Güney Afrika’da ırk ayırımcılığı 1990’lara kadar anayasal bir statüye dayandırılırken, ABD’de 1960’lı yıllara kadar siyahlar beyazların haklarına sahip değilken kendilerince haklı gerekçeler sunuyorlardı. 28 Şubat süreci belki bunlardan da beterdi. Zira bir grup insan renginden değil, düşüncesinden, hayat felsefesinden, yaşam algısından dolayı takibata uğruyor, adeta ağzını açmasına izin verilmiyordu.
Kamu hizmetlerinin başında olmak bir tarafa, kamu hizmetlerini almasına dahi izin verilmemesi konuşulur olmuştu. İnsanların zihinlerinin gerisinde, yakın bir gelecekte “kamusal alan” ilan edilen hastanelere girip girememe endişesi bile yaşanmıştı. Zaten askeri hastanelere giremiyorlardı. Ya da çocuğunun yemin töreni için askeri bölgeye de… Yüksek rütbeli bir asker, üst düzey bir bürokrat, güçlü bir parti, hele hele iktidar ortağı olmak gibi bir seçenek hiçbir şekilde söz konusu olamazdı. Bunun rüyada görülmesi bile hayra alamet sayılmazdı. Zira oligarklar ellerinden gelse rüyalara da sansür uygulayacaklardı.

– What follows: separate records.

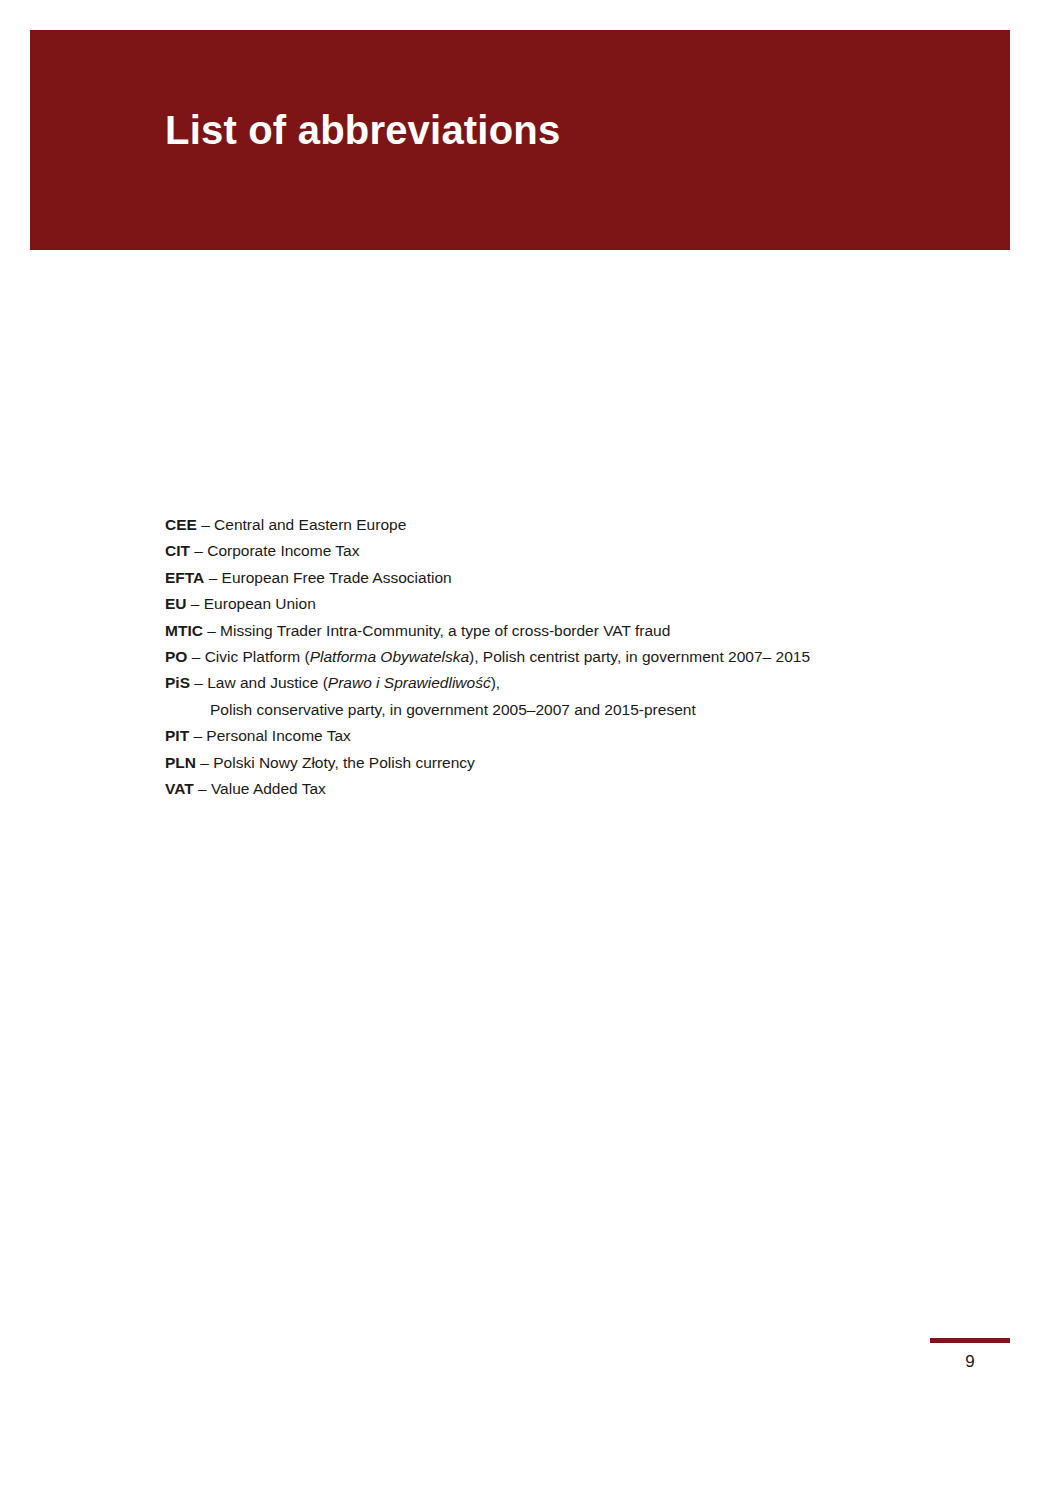List of abbreviations
CEE – Central and Eastern Europe
CIT – Corporate Income Tax
EFTA – European Free Trade Association
EU – European Union
MTIC – Missing Trader Intra-Community, a type of cross-border VAT fraud
PO – Civic Platform (Platforma Obywatelska), Polish centrist party, in government 2007– 2015
PiS – Law and Justice (Prawo i Sprawiedliwość),
Polish conservative party, in government 2005–2007 and 2015-present
PIT – Personal Income Tax
PLN – Polski Nowy Złoty, the Polish currency
VAT – Value Added Tax
9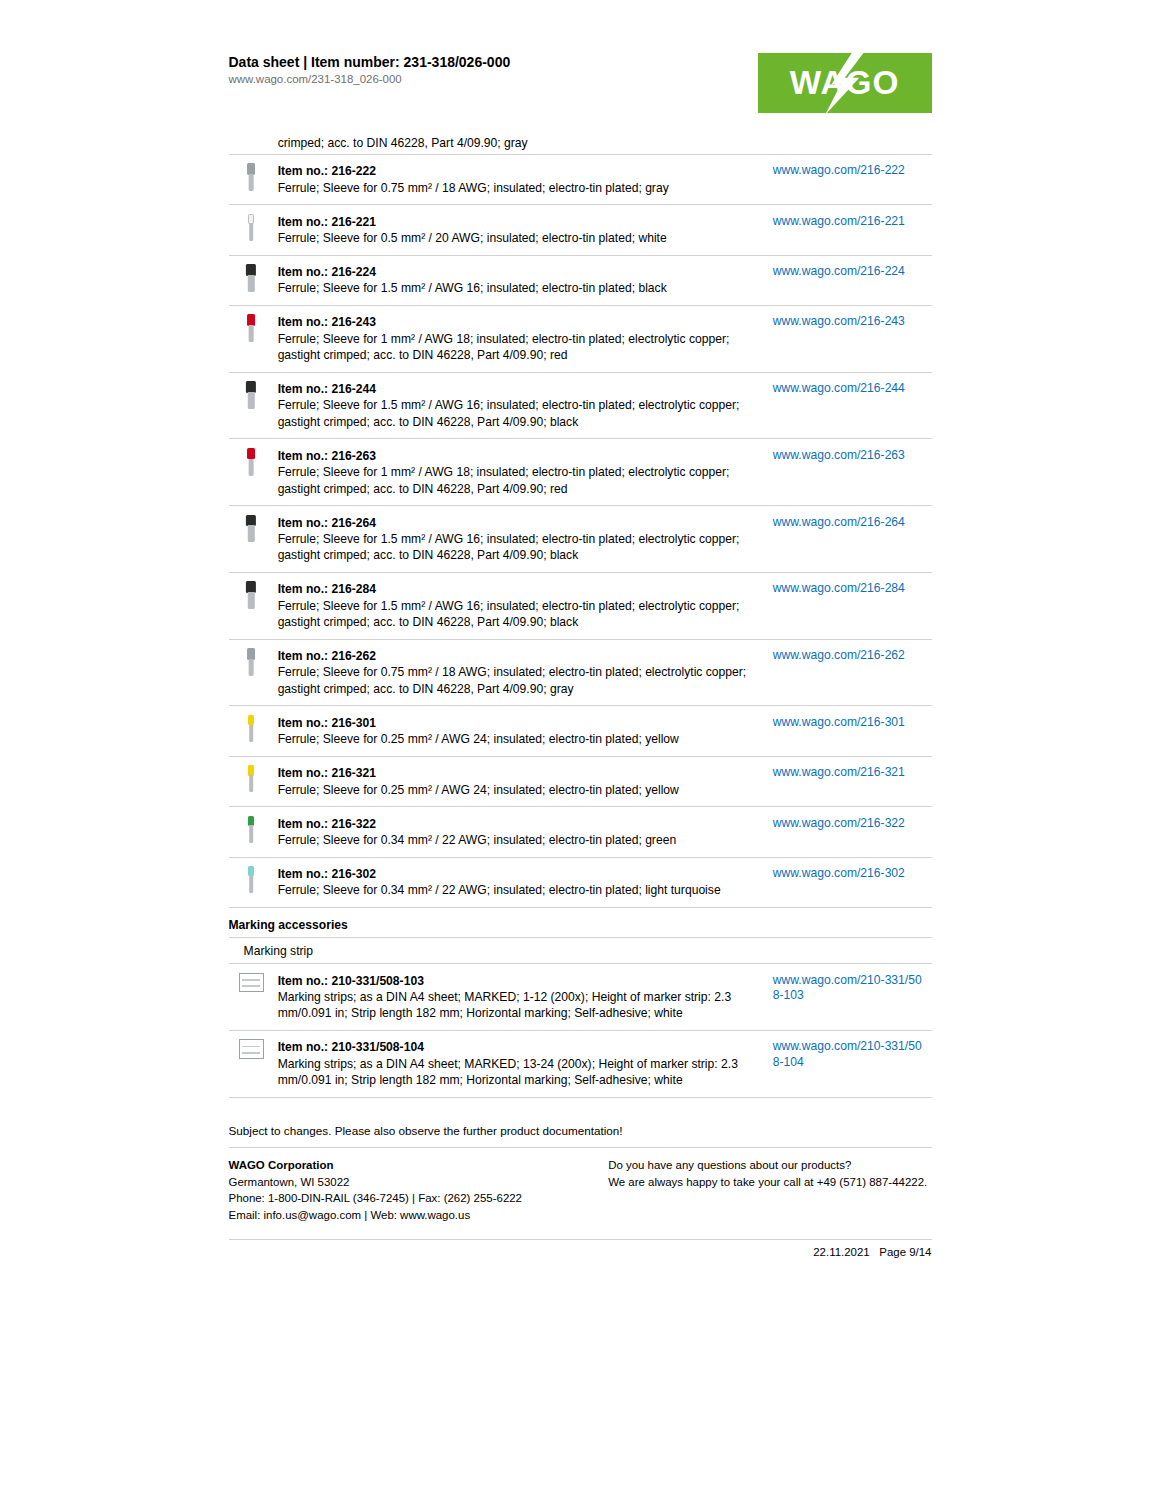Data sheet | Item number: 231-318/026-000
www.wago.com/231-318_026-000
WAGO
crimped; acc. to DIN 46228, Part 4/09.90; gray
| | Item no.: 216-222 Ferrule; Sleeve for 0.75 mm² / 18 AWG; insulated; electro-tin plated; gray | www.wago.com/216-222 |
| | Item no.: 216-221 Ferrule; Sleeve for 0.5 mm² / 20 AWG; insulated; electro-tin plated; white | www.wago.com/216-221 |
| | Item no.: 216-224 Ferrule; Sleeve for 1.5 mm² / AWG 16; insulated; electro-tin plated; black | www.wago.com/216-224 |
| | Item no.: 216-243 Ferrule; Sleeve for 1 mm² / AWG 18; insulated; electro-tin plated; electrolytic copper; gastight crimped; acc. to DIN 46228, Part 4/09.90; red | www.wago.com/216-243 |
| | Item no.: 216-244 Ferrule; Sleeve for 1.5 mm² / AWG 16; insulated; electro-tin plated; electrolytic copper; gastight crimped; acc. to DIN 46228, Part 4/09.90; black | www.wago.com/216-244 |
| | Item no.: 216-263 Ferrule; Sleeve for 1 mm² / AWG 18; insulated; electro-tin plated; electrolytic copper; gastight crimped; acc. to DIN 46228, Part 4/09.90; red | www.wago.com/216-263 |
| | Item no.: 216-264 Ferrule; Sleeve for 1.5 mm² / AWG 16; insulated; electro-tin plated; electrolytic copper; gastight crimped; acc. to DIN 46228, Part 4/09.90; black | www.wago.com/216-264 |
| | Item no.: 216-284 Ferrule; Sleeve for 1.5 mm² / AWG 16; insulated; electro-tin plated; electrolytic copper; gastight crimped; acc. to DIN 46228, Part 4/09.90; black | www.wago.com/216-284 |
| | Item no.: 216-262 Ferrule; Sleeve for 0.75 mm² / 18 AWG; insulated; electro-tin plated; electrolytic copper; gastight crimped; acc. to DIN 46228, Part 4/09.90; gray | www.wago.com/216-262 |
| | Item no.: 216-301 Ferrule; Sleeve for 0.25 mm² / AWG 24; insulated; electro-tin plated; yellow | www.wago.com/216-301 |
| | Item no.: 216-321 Ferrule; Sleeve for 0.25 mm² / AWG 24; insulated; electro-tin plated; yellow | www.wago.com/216-321 |
| | Item no.: 216-322 Ferrule; Sleeve for 0.34 mm² / 22 AWG; insulated; electro-tin plated; green | www.wago.com/216-322 |
| | Item no.: 216-302 Ferrule; Sleeve for 0.34 mm² / 22 AWG; insulated; electro-tin plated; light turquoise | www.wago.com/216-302 |
| Marking accessories |
| Marking strip |
| | Item no.: 210-331/508-103 Marking strips; as a DIN A4 sheet; MARKED; 1-12 (200x); Height of marker strip: 2.3 mm/0.091 in; Strip length 182 mm; Horizontal marking; Self-adhesive; white | www.wago.com/210-331/508-103 |
| | Item no.: 210-331/508-104 Marking strips; as a DIN A4 sheet; MARKED; 13-24 (200x); Height of marker strip: 2.3 mm/0.091 in; Strip length 182 mm; Horizontal marking; Self-adhesive; white | www.wago.com/210-331/508-104 |
Subject to changes. Please also observe the further product documentation!
WAGO Corporation
Germantown, WI 53022
Phone: 1-800-DIN-RAIL (346-7245) | Fax: (262) 255-6222
Email: info.us@wago.com | Web: www.wago.us
Do you have any questions about our products?
We are always happy to take your call at +49 (571) 887-44222.
22.11.2021 Page 9/14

Bu ülke düşünen insan için adeta ‘gidemeyenlerin ülkesi’ haline gelmişti. Bir kongrede tanıştığım ve Amerika’da yaşayan bir akademisyene; ‘gelseniz artık, biraz da bu ülkeye hizmet etseniz dediğimde verdiği cevap hala aklımda; ‘ben gelmem bu yobaz ülkeye…’ Oysa kendisinin Anadolu insanı olduğu her halinden belliydi… Bir diğeri ise gelmek istiyor, ama yurtdışına çıkmak istediğinde üniversite ya da fakülte yönetiminde izin alamayacağından endişe ediyordu. Bir başkasına yurt dışından aldığı davet karşısında verilen cevap da öyle; ‘senin oraya gitmenin bize faydası ne…’ Adeta; düşünenler dışarıda, düşünemeyen, terk edemeyenler burada idi…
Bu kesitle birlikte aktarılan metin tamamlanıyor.